If it weren’t for the pressure I feel under to be thin, I could almost believe that my body was my own. I sit, every morning, eyeing my breakfast and telling myself I ought to eat less, be less; every morsel that passes my lips laced with an added helping of guilt.
I never used to worry about being thin. I never even used to think about it. All those women, publicly plastered over the pages of magazines, paraded on the telly and in films, naked in newspapers; they had nothing to do with me. I was young, and strong(ish). My body was a sign of my power. It was mine, and I wasn’t reducing it for anyone.
I remember the moment when I understood that it didn’t really belong to me at all. I was sitting in a blandly lightish-beige office, chatting to a doctor, an obstetrician. She was older than me, but not by much, and she was dandling Sam upon her knee. I’d been asked to go in to talk about…something, I’m not quite sure what. I thought it was probably to do with the mechanics of giving birth, but it wasn’t. It was about Sam. There she sat, cuddling my baby, who sat, in turn, clutching at his toes in the way that babies do, and she looked at me straight and this is what she said.

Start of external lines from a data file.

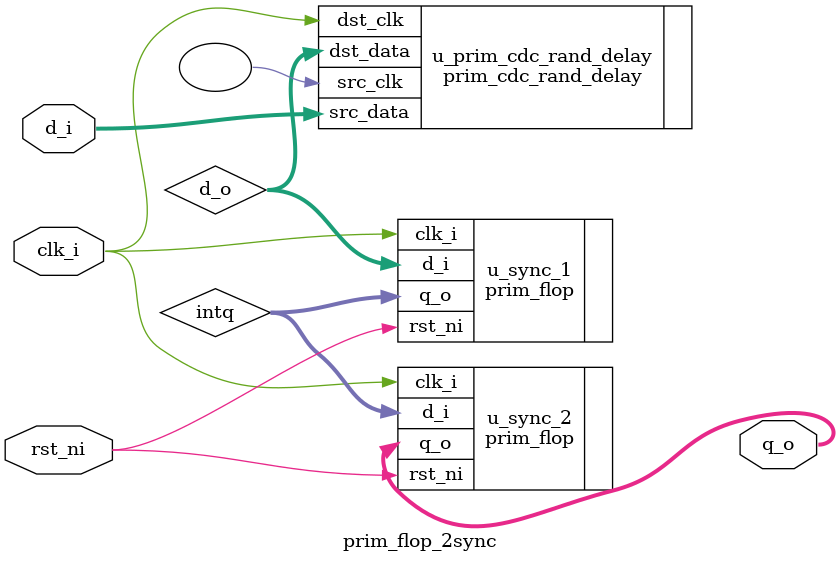
<source format=sv>

module prim_flop_2sync #(
  parameter int               Width      = 16,
  parameter logic [Width-1:0] ResetValue = '0,
  parameter int               CdcLatencyPs = 1000,
  parameter int               CdcJitterPs = 1000,
  parameter bit               EnablePrimCdcRandDelay = 1
) (
  input                    clk_i,
  input                    rst_ni,
  input        [Width-1:0] d_i,
  output logic [Width-1:0] q_o
);

  logic [Width-1:0] d_o;

  prim_cdc_rand_delay #(
    .EnablePrimCdcRandDelay(EnablePrimCdcRandDelay),
    .DataWidth(Width),
    .UseSourceClock(0),
    .LatencyPs(CdcLatencyPs),
    .JitterPs(CdcJitterPs)
  ) u_prim_cdc_rand_delay (
    .src_clk(),
    .src_data(d_i),
    .dst_clk(clk_i),
    .dst_data(d_o)
  );

  logic [Width-1:0] intq;

  prim_flop #(
    .Width(Width),
    .ResetValue(ResetValue)
  ) u_sync_1 (
    .clk_i,
    .rst_ni,
    .d_i(d_o),
    .q_o(intq)
  );

  prim_flop #(
    .Width(Width),
    .ResetValue(ResetValue)
  ) u_sync_2 (
    .clk_i,
    .rst_ni,
    .d_i(intq),
    .q_o
  );

endmodule : prim_flop_2sync

</source>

“If I found out that I was carrying a baby with Down’s, I’d have a termination.”
And like that, I knew.
I should have known it before, really. I should have twigged the moment someone took a machine and looked inside me (and told me to go away and get rid of HALF of the pint of water I had dutifully consumed – HALF!) to see what was going on with my baby. I should have realised when I stuck the picture, grainy and black and white, to the classroom door.
It didn’t occur to me the first time that someone patted my pregnant bump (I didn’t have to explain back then that it was a food baby), or held shop doors open as I waddled along, or gave up their seat for me on the bus. It should have struck me more forcibly when I sat with friends and we regaled each other with tales from the delivery room; we cried with laughter over the pop-eyed question as to whether anyone else would care to take a look, or even better, have a root around in there, but it didn’t. Maybe it was the slight hysteria brought on by a lack of sleep.

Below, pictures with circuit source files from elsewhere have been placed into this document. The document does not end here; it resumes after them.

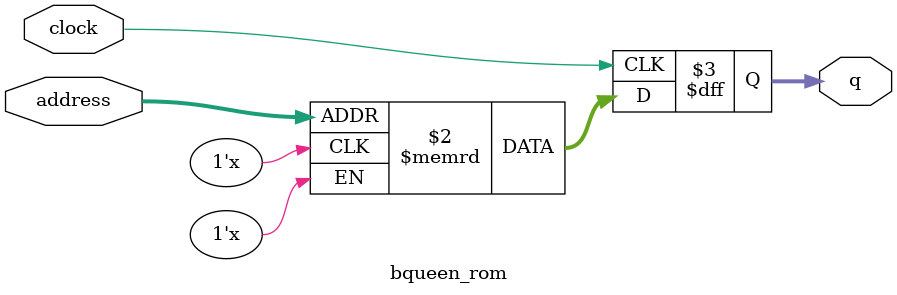
<source format=sv>
module bqueen_rom (
	input logic clock,
	input logic [11:0] address,
	output logic [1:0] q
);

logic [1:0] memory [0:3024] /* synthesis ram_init_file = "./bqueen/bqueen.COE" */;

always_ff @ (posedge clock) begin
	q <= memory[address];
end

endmodule

</source>
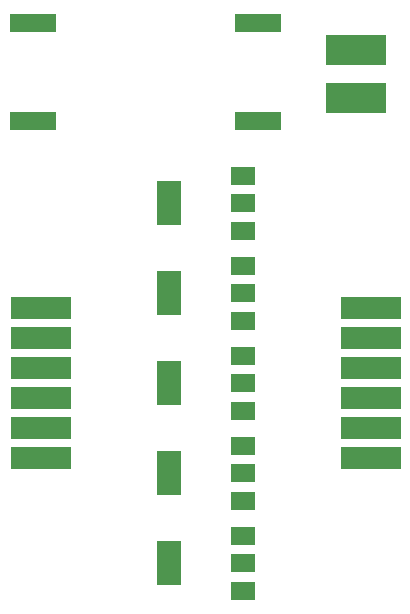
<source format=gbr>
%TF.GenerationSoftware,KiCad,Pcbnew,(6.0.6-0)*%
%TF.CreationDate,2025-03-25T10:56:26+01:00*%
%TF.ProjectId,5outputs,356f7574-7075-4747-932e-6b696361645f,rev?*%
%TF.SameCoordinates,Original*%
%TF.FileFunction,Paste,Top*%
%TF.FilePolarity,Positive*%
%FSLAX46Y46*%
G04 Gerber Fmt 4.6, Leading zero omitted, Abs format (unit mm)*
G04 Created by KiCad (PCBNEW (6.0.6-0)) date 2025-03-25 10:56:26*
%MOMM*%
%LPD*%
G01*
G04 APERTURE LIST*
%ADD10R,2.000000X1.500000*%
%ADD11R,2.000000X3.800000*%
%ADD12R,5.080000X1.905000*%
%ADD13R,4.000000X1.500000*%
%ADD14R,5.080000X2.540000*%
G04 APERTURE END LIST*
D10*
%TO.C,Q7*%
X216256000Y-59704000D03*
X216256000Y-57404000D03*
X216256000Y-55104000D03*
D11*
X209956000Y-57404000D03*
%TD*%
D12*
%TO.C,J4*%
X199136000Y-66294000D03*
X199136000Y-68834000D03*
X199136000Y-71374000D03*
X199136000Y-73914000D03*
X199136000Y-76454000D03*
X199136000Y-78994000D03*
%TD*%
D10*
%TO.C,Q5*%
X216256000Y-67324000D03*
X216256000Y-65024000D03*
X216256000Y-62724000D03*
D11*
X209956000Y-65024000D03*
%TD*%
D10*
%TO.C,Q3*%
X216256000Y-74944000D03*
X216256000Y-72644000D03*
X216256000Y-70344000D03*
D11*
X209956000Y-72644000D03*
%TD*%
D10*
%TO.C,Q2*%
X216256000Y-82564000D03*
X216256000Y-80264000D03*
X216256000Y-77964000D03*
D11*
X209956000Y-80264000D03*
%TD*%
D13*
%TO.C,J1*%
X217551000Y-42164000D03*
X217551000Y-50419000D03*
X198501000Y-42164000D03*
X198501000Y-50419000D03*
%TD*%
D14*
%TO.C,J6*%
X225806000Y-44450000D03*
X225806000Y-48514000D03*
%TD*%
D10*
%TO.C,Q1*%
X216256000Y-90184000D03*
X216256000Y-87884000D03*
X216256000Y-85584000D03*
D11*
X209956000Y-87884000D03*
%TD*%
D12*
%TO.C,J2*%
X227076000Y-66294000D03*
X227076000Y-68834000D03*
X227076000Y-71374000D03*
X227076000Y-73914000D03*
X227076000Y-76454000D03*
X227076000Y-78994000D03*
%TD*%
M02*

</source>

Whatever it was, I didn’t realise that my body was no longer a private thing, and that what I did with it was a matter for public debate until that moment. If I was a responsible person, I would get myself checked, I would allow not only scans, but needles, to enter; a physical consequence of a not-so-hidden judgement.
But this thing, this thing about Down’s syndrome I take particularly hard, because it’s not about clothes or hair or breast or bottle or even whether you are having a baby at all. It isn’t about buggy choice and what-that-says-about-you, or where you let your baby sleep or who sets the routine – or not. It’s not even something that affects only older mothers, the geriatric ones, because, you know, risk.
It’s about the way that women’s bodies are continuously policed, and that what is dressed up as choice is really about control.